What happens in a bank when there are transaction processing systems? As has been stated, there is one and only one place where a current account bank balance is updated. Now – is the transaction system a part of the data warehouse? No. Transaction processing takes place in the operational environment, not the data warehouse environment.
As data ages (even by a day), it is placed in a data warehouse. The data warehouse then becomes an extension of the system of record. The system of record for the current data is the transaction environment. But the system of record for the historical environment is the data warehouse.
The point is that as time passes, the system of record changes. There still is one and only one place where data is found. Current data is found in one place and historical data is found elsewhere. The system of record is extended. In fact, the system of record definition itself changes.
The extended definition of the system of record is not the place where the definitive source of data resides. Instead, the definition of the system of record becomes the place where the definitive source of data at a moment in time resides. Because data resides in different places over the spectrum of time, the system of record is also in different places.
So it is seen that the system of record extends from the transaction, operational environment to the historical data warehouse environment. But does the extension stop there? Hardly.
Data moves out of the data warehouse environment to the archival environment as the probability of access drops. At some point in time, it makes sense to pull data out of a data warehouse and into the archival environment. When data is pulled out of the data warehouse and into the archival environment, the system of record is extended as well. Now there are three places where the system of record resides – in the transaction processing environment, in the data warehouse, and in the archival environment.
And is this a conflict? Not at all. As long as there is no overlap between the different environments, the sanctity of the definition of the system of record is just fine. It is seen then that the system of record is relative not only to the value of data, but to the value of data over time.
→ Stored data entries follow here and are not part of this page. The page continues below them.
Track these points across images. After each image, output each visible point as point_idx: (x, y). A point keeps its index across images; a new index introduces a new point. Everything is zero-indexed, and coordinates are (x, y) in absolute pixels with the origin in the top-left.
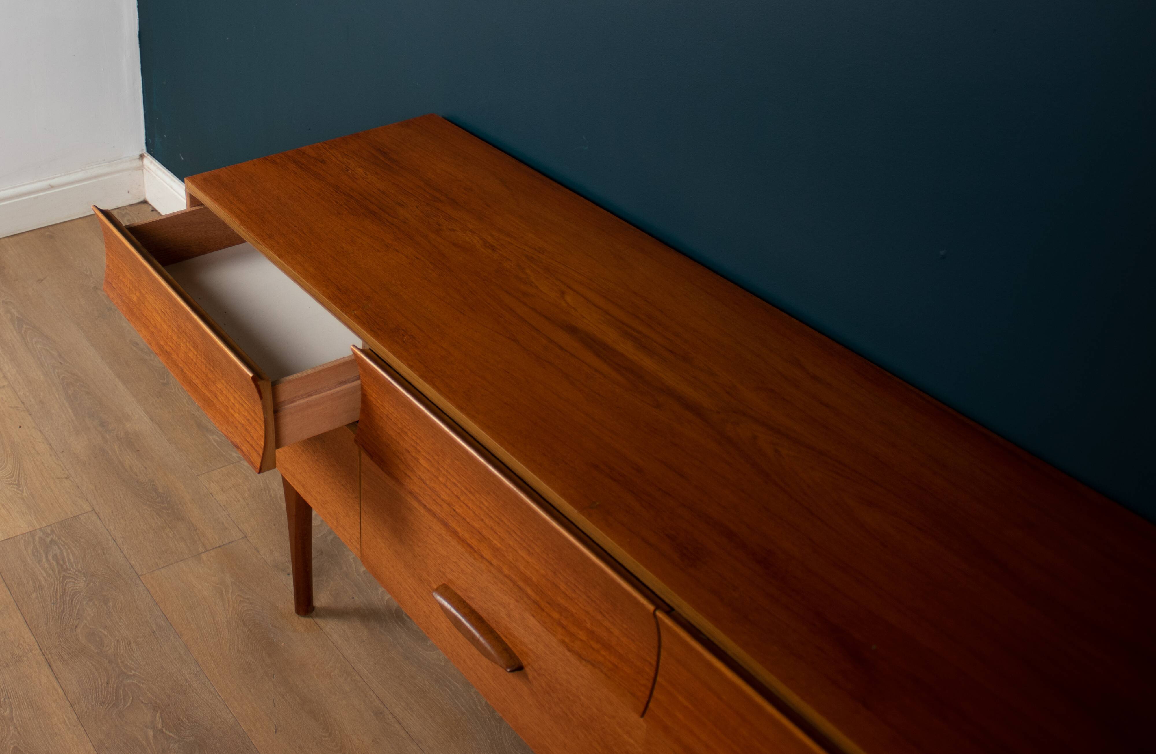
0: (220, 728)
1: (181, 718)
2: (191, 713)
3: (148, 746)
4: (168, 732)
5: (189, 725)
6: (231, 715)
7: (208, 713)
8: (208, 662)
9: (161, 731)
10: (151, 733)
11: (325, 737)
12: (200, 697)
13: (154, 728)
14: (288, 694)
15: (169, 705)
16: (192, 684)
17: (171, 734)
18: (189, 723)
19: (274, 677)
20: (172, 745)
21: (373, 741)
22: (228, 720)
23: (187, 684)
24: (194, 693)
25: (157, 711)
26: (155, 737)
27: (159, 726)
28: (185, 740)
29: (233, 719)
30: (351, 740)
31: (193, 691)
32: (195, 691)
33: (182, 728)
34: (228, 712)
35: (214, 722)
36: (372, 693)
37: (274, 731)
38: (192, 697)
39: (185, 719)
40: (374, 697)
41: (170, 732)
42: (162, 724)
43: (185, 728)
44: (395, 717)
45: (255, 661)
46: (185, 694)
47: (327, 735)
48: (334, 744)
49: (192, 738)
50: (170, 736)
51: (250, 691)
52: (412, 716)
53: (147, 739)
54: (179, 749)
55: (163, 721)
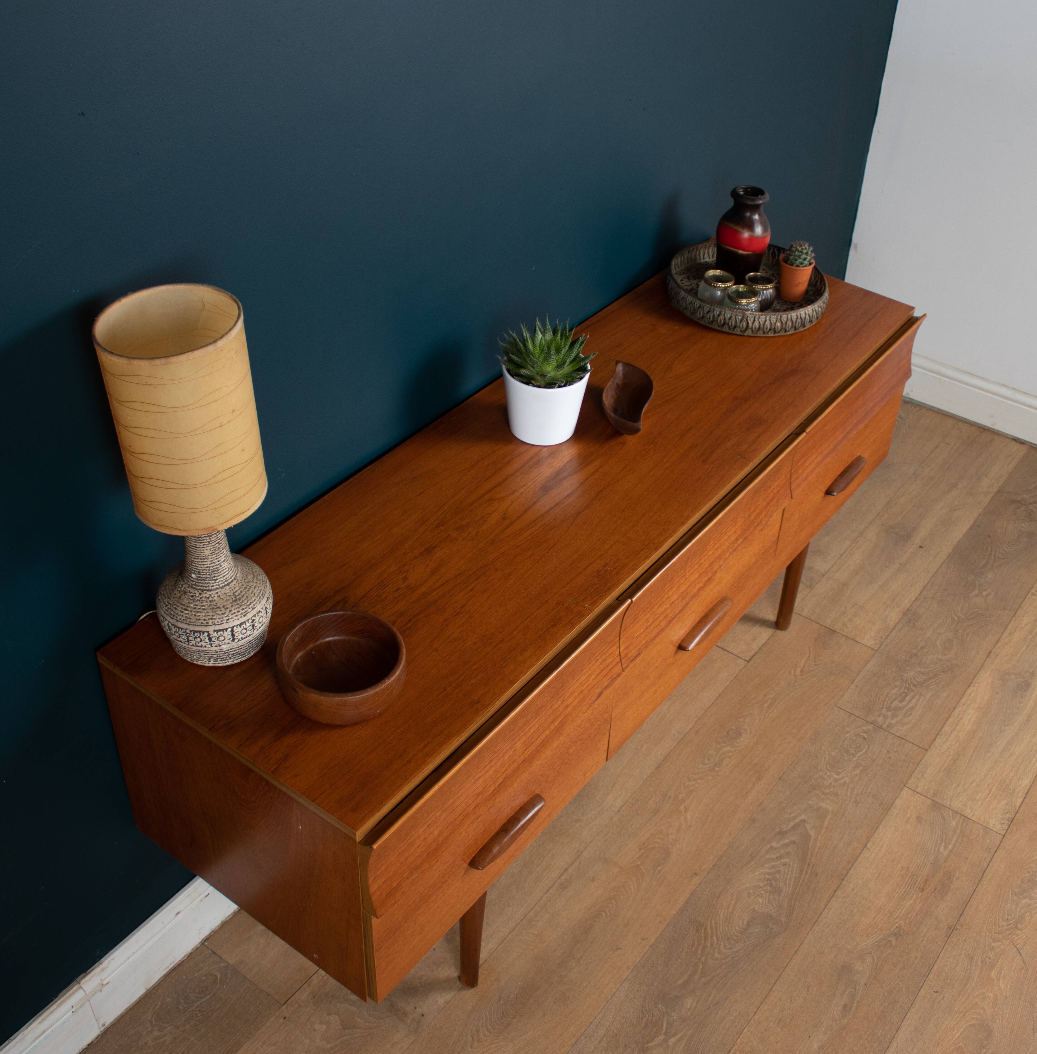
0: (637, 991)
2: (635, 1020)
3: (686, 1035)
4: (664, 1027)
6: (621, 988)
7: (627, 1007)
8: (570, 1034)
9: (666, 1033)
10: (672, 1040)
11: (606, 914)
12: (614, 1021)
13: (666, 1041)
14: (575, 956)
15: (635, 1042)
16: (602, 1035)
17: (665, 1024)
18: (645, 1016)
19: (561, 975)
20: (675, 1018)
22: (626, 989)
23: (604, 1039)
24: (612, 1027)
25: (647, 1047)
26: (674, 1035)
27: (661, 1037)
28: (664, 1011)
29: (624, 985)
32: (609, 1029)
33: (654, 1019)
34: (618, 992)
35: (634, 998)
36: (544, 898)
37: (619, 950)
38: (616, 1028)
39: (643, 1021)
40: (547, 895)
41: (662, 1026)
42: (658, 1036)
43: (653, 1016)
44: (562, 875)
45: (551, 997)
46: (616, 1035)
47: (603, 914)
48: (610, 905)
49: (660, 1006)
50: (667, 1024)
51: (587, 986)
52: (555, 864)
53: (680, 1039)
54: (675, 1011)
55: (655, 1037)
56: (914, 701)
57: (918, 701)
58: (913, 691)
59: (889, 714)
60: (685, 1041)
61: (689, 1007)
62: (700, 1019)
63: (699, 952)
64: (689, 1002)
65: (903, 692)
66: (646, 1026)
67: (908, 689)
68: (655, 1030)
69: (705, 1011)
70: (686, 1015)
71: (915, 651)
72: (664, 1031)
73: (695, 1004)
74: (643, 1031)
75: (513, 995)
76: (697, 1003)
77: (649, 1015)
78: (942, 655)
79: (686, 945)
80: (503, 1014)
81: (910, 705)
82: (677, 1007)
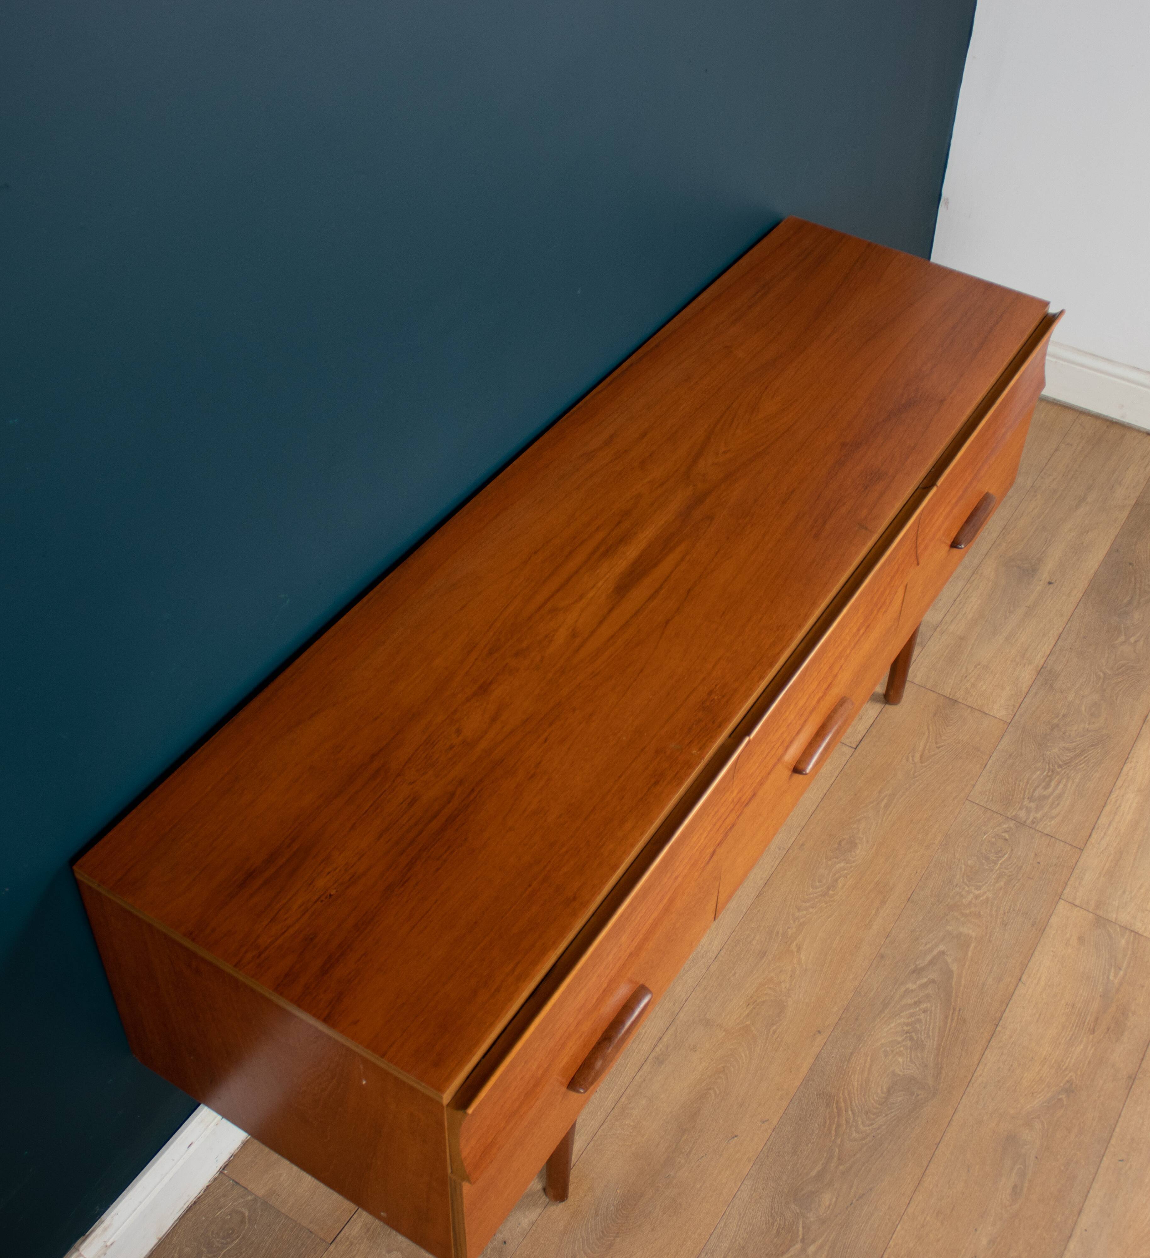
0: (763, 1189)
1: (775, 1232)
2: (764, 1226)
3: (828, 1241)
4: (801, 1233)
5: (778, 1219)
6: (742, 1187)
7: (753, 1210)
8: (687, 1252)
9: (803, 1240)
10: (812, 1249)
11: (715, 1092)
12: (739, 1230)
13: (804, 1250)
14: (683, 1151)
16: (727, 1249)
17: (801, 1229)
18: (776, 1220)
19: (669, 1175)
20: (812, 1219)
21: (695, 1051)
22: (749, 1187)
23: (730, 1254)
24: (737, 1238)
26: (814, 1241)
27: (798, 1246)
28: (798, 1211)
29: (745, 1182)
30: (705, 1069)
31: (735, 1242)
33: (787, 1223)
34: (740, 1192)
35: (760, 1198)
36: (637, 1078)
37: (736, 1138)
38: (743, 1238)
39: (774, 1228)
40: (640, 1074)
41: (798, 1231)
42: (794, 1245)
43: (785, 1220)
44: (656, 1045)
45: (659, 1205)
46: (744, 1247)
47: (712, 1092)
48: (719, 1081)
49: (792, 1206)
50: (803, 1228)
51: (701, 1187)
53: (821, 1247)
54: (811, 1210)
55: (790, 1247)
56: (1061, 786)
57: (1065, 786)
58: (1058, 773)
59: (1033, 805)
60: (827, 1248)
61: (827, 1203)
62: (843, 1218)
63: (833, 1132)
64: (827, 1198)
65: (1047, 776)
66: (778, 1233)
67: (1052, 771)
68: (789, 1237)
69: (847, 1208)
70: (825, 1215)
71: (1056, 721)
72: (801, 1237)
73: (834, 1200)
74: (775, 1240)
75: (612, 1207)
76: (837, 1198)
77: (780, 1219)
78: (1089, 724)
79: (816, 1125)
80: (603, 1232)
81: (1057, 792)
82: (813, 1206)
In order to understand that this is not just a great theory, consider the following very practical example.
Mrs. Jones goes to an ATM machine and makes a withdrawal. The withdrawal is transacted into her account. The account is available on an up-to-the-second basis. The system of record for the ATM activity is the online transaction processing system.
A month passes and the ATM activity (along with other transactions) passes into the data warehouse. Now, the bank vice president wants to do an analysis of activity. The ATM activity is used in the bank vice president’s analysis.
Over the next few years, analytical activity is run against the data warehouse and the ATM activity is awaiting analysis. Then, one day, queries and analyses run against the ATM activity diminish greatly. The ATM activity is then moved to the archival environment.
Once in the archival environment, the data sits there and is essentially inactive. Occasionally, an analyst comes along and wants to use the data found in the archival environment. But from an activity standpoint, the data in the archival environment is rather sedate.
As the ATM activity has moved from the transactional environment to the data warehouse environment to the archival environment, the system of record has also changed.